Violência nas escolas: professor de educação física é um alvo ainda mais exposto

14 de junho de 2017 ● POR

Não é de hoje que a mídia divulga casos de assassinato, espancamento e desrespeito voltado a professores, tanto da rede pública como da particular no Brasil. O professor de educação física, por lidar com disputas esportivas, talvez esteja ainda mais exposto à violência. Suas aulas são enxergadas como oportunidade para alunos acertarem diferenças entre si. Ao repreender quem exerce um comportamento agressivo, o educador pode se converter, ele mesmo, no alvo de erupções de violência.

A revista Isto É nº 2214, de 18 de abril de 2012, publicou um panorama estarrecedor dessa questão, a reportagem “Professor: profissão perigo – Aumentam os casos de agressão física e psicológica a docentes brasileiros nas escolas particulares e nas universidades”.

Logo no quinto parágrafo é abordado o caso de um professor de educação física, identificado, por temor a represálias, como F.. Então com 28 anos, o educador, que trabalhava na rede pública de Vespasiano, na região metropolitana de Belo Horizonte, narra um episódio bastante ilustrativo do nível de violência que tomou conta de algumas escolas.
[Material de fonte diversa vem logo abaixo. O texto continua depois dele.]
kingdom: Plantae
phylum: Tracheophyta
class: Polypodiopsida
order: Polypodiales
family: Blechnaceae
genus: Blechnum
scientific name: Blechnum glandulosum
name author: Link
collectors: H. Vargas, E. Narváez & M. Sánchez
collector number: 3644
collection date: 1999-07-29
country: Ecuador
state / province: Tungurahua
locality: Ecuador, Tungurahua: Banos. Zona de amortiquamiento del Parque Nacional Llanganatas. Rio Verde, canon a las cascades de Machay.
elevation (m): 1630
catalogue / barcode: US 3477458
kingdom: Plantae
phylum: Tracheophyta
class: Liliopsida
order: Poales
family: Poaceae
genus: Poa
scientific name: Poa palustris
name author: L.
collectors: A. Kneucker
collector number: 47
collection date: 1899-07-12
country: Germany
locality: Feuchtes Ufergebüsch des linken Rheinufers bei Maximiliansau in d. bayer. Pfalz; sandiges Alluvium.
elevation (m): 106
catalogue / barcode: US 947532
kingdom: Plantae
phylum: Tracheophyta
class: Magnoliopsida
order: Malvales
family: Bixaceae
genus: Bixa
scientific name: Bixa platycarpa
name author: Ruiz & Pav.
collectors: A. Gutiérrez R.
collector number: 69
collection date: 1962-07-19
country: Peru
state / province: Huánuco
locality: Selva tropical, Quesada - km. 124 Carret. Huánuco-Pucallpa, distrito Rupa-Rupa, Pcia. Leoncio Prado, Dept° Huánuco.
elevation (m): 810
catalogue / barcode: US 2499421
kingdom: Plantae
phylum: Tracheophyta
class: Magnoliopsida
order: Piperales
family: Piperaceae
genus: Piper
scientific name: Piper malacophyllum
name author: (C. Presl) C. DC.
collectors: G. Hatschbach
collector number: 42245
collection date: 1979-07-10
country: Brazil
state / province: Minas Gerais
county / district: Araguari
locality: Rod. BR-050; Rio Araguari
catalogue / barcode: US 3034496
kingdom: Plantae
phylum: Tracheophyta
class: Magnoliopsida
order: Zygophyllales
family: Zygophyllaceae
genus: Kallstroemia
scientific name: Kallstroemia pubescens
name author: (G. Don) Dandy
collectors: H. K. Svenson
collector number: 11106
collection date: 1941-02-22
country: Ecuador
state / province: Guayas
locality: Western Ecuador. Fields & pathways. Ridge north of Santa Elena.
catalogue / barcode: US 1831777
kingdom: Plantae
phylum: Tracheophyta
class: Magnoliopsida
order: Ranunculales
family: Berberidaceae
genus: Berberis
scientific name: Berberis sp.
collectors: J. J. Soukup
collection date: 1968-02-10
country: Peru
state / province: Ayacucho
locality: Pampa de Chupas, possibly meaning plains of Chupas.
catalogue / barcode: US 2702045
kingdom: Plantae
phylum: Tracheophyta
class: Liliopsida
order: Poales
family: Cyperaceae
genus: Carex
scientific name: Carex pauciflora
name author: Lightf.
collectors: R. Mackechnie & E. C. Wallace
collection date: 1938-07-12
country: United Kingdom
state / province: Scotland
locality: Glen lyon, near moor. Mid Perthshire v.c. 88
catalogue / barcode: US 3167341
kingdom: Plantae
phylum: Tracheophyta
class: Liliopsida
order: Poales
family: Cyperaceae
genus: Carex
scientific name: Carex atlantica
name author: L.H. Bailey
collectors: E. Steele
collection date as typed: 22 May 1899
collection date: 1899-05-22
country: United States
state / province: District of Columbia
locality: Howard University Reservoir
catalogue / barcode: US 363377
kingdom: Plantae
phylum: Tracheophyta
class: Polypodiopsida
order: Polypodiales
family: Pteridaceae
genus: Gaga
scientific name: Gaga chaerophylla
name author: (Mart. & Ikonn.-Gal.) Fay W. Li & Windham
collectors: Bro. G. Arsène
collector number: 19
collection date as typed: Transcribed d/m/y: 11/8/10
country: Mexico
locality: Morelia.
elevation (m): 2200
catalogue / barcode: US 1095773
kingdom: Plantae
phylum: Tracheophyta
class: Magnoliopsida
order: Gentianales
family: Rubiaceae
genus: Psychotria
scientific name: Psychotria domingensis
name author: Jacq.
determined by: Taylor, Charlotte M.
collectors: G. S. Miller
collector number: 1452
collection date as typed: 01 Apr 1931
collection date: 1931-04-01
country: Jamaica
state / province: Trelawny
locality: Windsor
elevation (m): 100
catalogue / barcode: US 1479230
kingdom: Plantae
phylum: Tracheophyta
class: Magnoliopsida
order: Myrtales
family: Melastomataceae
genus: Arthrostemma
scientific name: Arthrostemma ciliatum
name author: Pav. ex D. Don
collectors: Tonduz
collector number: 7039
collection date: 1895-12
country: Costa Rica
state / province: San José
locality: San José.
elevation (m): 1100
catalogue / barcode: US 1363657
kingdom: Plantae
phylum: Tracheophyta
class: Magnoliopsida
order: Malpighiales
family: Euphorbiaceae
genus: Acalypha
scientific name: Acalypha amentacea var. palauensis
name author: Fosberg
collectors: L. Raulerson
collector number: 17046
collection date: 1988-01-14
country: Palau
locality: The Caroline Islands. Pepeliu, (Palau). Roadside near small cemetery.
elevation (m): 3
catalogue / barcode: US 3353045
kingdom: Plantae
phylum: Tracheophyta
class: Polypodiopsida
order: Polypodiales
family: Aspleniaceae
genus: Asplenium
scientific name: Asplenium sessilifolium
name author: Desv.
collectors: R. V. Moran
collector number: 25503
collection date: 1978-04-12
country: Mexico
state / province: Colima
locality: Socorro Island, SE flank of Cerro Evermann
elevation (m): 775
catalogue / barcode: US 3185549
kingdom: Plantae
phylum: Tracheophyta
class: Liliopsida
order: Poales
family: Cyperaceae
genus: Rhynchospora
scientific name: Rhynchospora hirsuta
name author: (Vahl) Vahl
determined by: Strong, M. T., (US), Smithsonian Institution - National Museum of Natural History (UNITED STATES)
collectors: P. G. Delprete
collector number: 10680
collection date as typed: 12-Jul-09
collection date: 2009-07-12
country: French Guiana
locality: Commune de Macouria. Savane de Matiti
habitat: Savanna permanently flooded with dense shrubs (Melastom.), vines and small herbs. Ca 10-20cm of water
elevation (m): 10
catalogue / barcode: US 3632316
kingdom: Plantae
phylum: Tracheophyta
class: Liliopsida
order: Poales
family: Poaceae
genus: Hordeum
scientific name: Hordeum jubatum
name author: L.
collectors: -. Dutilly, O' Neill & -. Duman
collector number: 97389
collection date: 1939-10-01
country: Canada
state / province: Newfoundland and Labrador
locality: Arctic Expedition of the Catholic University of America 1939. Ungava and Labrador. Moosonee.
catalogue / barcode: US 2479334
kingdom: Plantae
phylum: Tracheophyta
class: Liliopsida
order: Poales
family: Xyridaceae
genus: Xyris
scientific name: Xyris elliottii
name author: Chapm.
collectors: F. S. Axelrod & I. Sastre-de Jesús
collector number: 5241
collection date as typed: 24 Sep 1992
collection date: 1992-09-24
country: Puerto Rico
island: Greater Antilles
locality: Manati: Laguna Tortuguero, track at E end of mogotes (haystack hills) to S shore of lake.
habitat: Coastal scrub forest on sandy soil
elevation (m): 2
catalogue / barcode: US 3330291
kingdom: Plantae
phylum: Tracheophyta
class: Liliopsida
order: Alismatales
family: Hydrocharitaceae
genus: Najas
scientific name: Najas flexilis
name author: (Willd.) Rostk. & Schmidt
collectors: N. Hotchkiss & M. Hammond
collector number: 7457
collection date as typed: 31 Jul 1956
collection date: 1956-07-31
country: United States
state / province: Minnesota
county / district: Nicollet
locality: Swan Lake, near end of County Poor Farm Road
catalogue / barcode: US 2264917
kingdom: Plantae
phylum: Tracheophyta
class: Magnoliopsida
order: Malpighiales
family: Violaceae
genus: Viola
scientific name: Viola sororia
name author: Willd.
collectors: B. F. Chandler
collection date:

F. repreendeu um aluno por comportamento violento durante um treino de basquete. Ameaçado por ele, o professor teve que sair escoltado pela polícia, pois o aluno voltou acompanhado por um grupo de amigos que não estudavam na escola para um “acerto de contas”. F. conseguiu contornar o dramático episódio e continuou lecionando no mesmo local.

A própria equipe de reportagem conhece uma professora, que identificaremos como W., que foi alvo de assédio sexual na Escola Estadual Vicente de Taunay, localizada na avenida Professor Celestino Bourroul, no bairro do Limão. “O que me chamou a atenção é que algumas crianças muito novas, com dez, 11 anos, já eram extremamente precoces e usavam termos bastante maliciosos”, disse W., que já não atua como professora na capital paulista.

A mesma reportagem da Isto É demonstra que os casos de violência e perseguição não se atêm à rede pública. A professora gaúcha Etiene Selbach Silveira conta que descobriu agressões virtuais ainda na era do Orkut, quando lecionava no Colégio Nossa Senhora do Bom Conselho, em Porto Alegre. Depois de protestar no sindicato e na direção da escola, a comunidade saiu do ar, mas a educadora foi demitida poucos meses depois. “Nos colégios particulares, se alguém não gosta de algo, o professor é demitido”, disse, em entrevista à publicação semanal, Cecília Farias, então diretora do Sinpro-RS.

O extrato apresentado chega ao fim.